Os funcionários envolvidos na transação entre os dois órgãos estimam que, no primeiro mês, mais de 75 milhões de registros seriam enviados para a agência de espionagem. Depois, mensalmente, a base seria atualizada com mais 1,5 milhão de registros. O projeto começaria em maio de 2020 e teria a duração de um ano, a um custo de pouco mais de R$ 330 mil. No Serpro, o projeto recebeu um código interno específico: 11797 (Abin – Extração Denatran).
O Serpro é a empresa pública responsável por gerir sistemas e informações. É relativamente comum que outros órgãos governamentais encomendem dados a ele. Em 2018, o Serpro tinha 21 contratos para compartilhamento de arquivos com outras instituições públicas. Mas, justamente por sua natureza, a Abin não faz parte do rol habitual de clientes, de acordo com uma fonte que pediu para não ser identificada por temer represálias.
Solicitamos à Abin uma explicação. A agência não negou a transação. “A obtenção, a integração e o compartilhamento de bases de dados são essenciais para o funcionamento da atividade de inteligência”, justificou o órgão. A resposta foi enviada pela assessoria do Gabinete de Segurança Institucional, o GSI, a quem a Abin é subordinada. “O compartilhamento de dados obedece a decreto 10.046/2019 sobre a governança no compartilhamento de dados no âmbito da administração pública federal e estabelece as normas e as diretrizes para o compartilhamento de dados, de forma legal, entre os órgãos e as entidades da administração pública federal”, argumentou o GSI.
‘Acende a luz amarela, no mínimo’.
O decreto citado, porém, não menciona atividades de inteligência. Em vez disso, o documento autoriza o compartilhamento para “simplificar a oferta de serviços públicos; orientar e otimizar a formulação, a implementação, a avaliação e o monitoramento de políticas públicas; possibilitar a análise das condições de acesso e manutenção de benefícios sociais e fiscais; promover a melhoria da qualidade e da fidedignidade dos dados custodiados pela administração pública federal; e aumentar a qualidade e a eficiência das operações internas da administração pública federal”. É difícil enxergar onde esteja autorizado o uso deles para fins de espionagem. Perguntamos isso ao GSI – e ficamos sem resposta.
Já o Serpro afirmou que, “por força da lei e dos contratos firmados”, não pode se manifestar sobre serviços e demandas dos clientes. Também disse que observa a Lei Geral de Proteção de Dados, “cuja estrita observância em nenhuma medida atenta contra o sigilo de dados de quem quer que seja”. Só que a lei ainda não está em vigor.

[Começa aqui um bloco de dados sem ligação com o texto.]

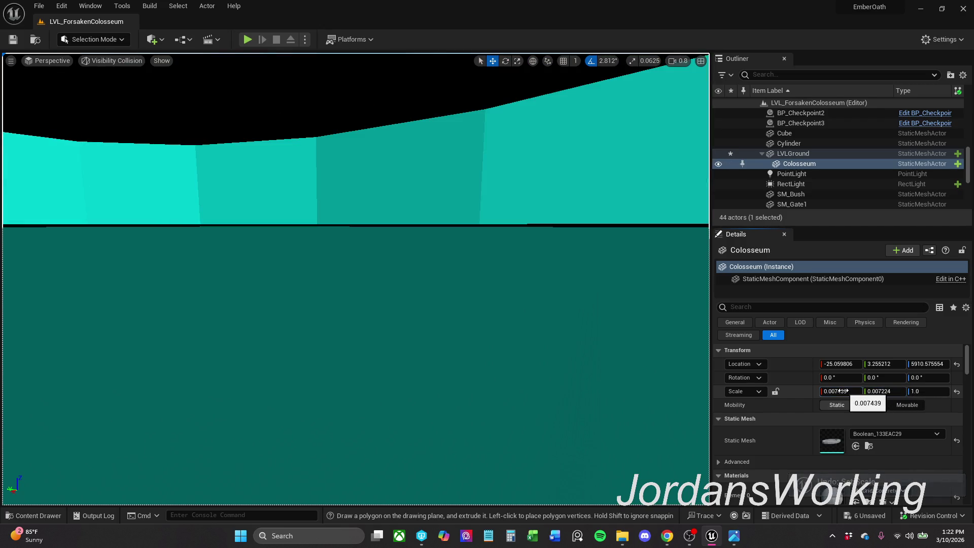
Step: Set the Colosseum's Location Z to 5801, then drag it down to 5503
text(5801)
key(Return)
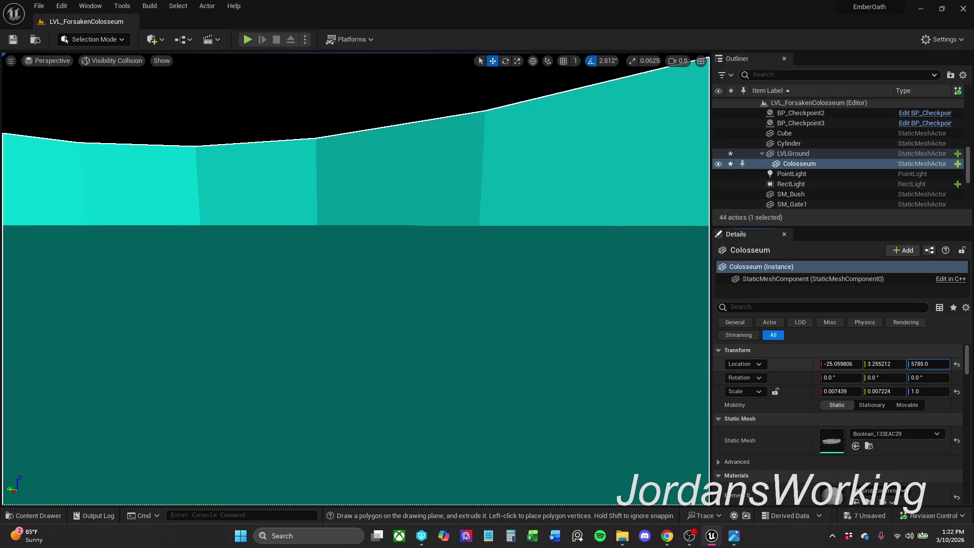
mouse_move(519, 280)
mouse_down()
mouse_move(519, 304)
mouse_move(599, 305)
mouse_move(587, 289)
mouse_up()
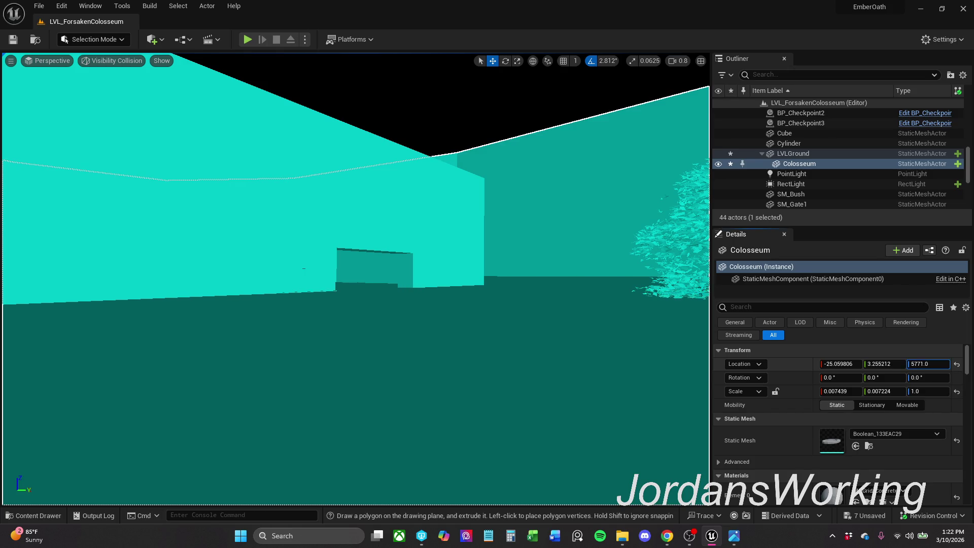
drag(928, 364, 908, 363)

Também questionamos o Denatran sobre o descaso com a privacidade dos brasileiros que possuem CNH. O órgão, subordinado ao Ministério da Infraestrutura, comandado por Tarcísio Gomes de Freitas, sequer respondeu à consulta feita por e-mail.
“Esse caso, pelo volume de informações, chama atenção. Eu me pergunto qual é o interesse estratégico para inteligência nacional você fazer vigilância massiva”, questiona o advogado Danilo Doneda, doutor em Direito Civil e membro indicado pela Câmara dos Deputados para o Conselho Nacional de Proteção de Dados e Privacidade. “O que chama a atenção agora é que é um momento de politização exacerbada dos órgãos de estado. Há um receio latente de informações pessoais sendo usadas para fins não republicanos. Acende a luz amarela, no mínimo”.
Para o advogado, o esquema montado pela Abin remete ao escândalo de espionagem da NSA, a agência de segurança digital dos EUA, que usou um sistema massivo de vigilância para fins obscuros e, muitas vezes, privados. O caso foi revelado pelo analista de segurança Edward Snowden.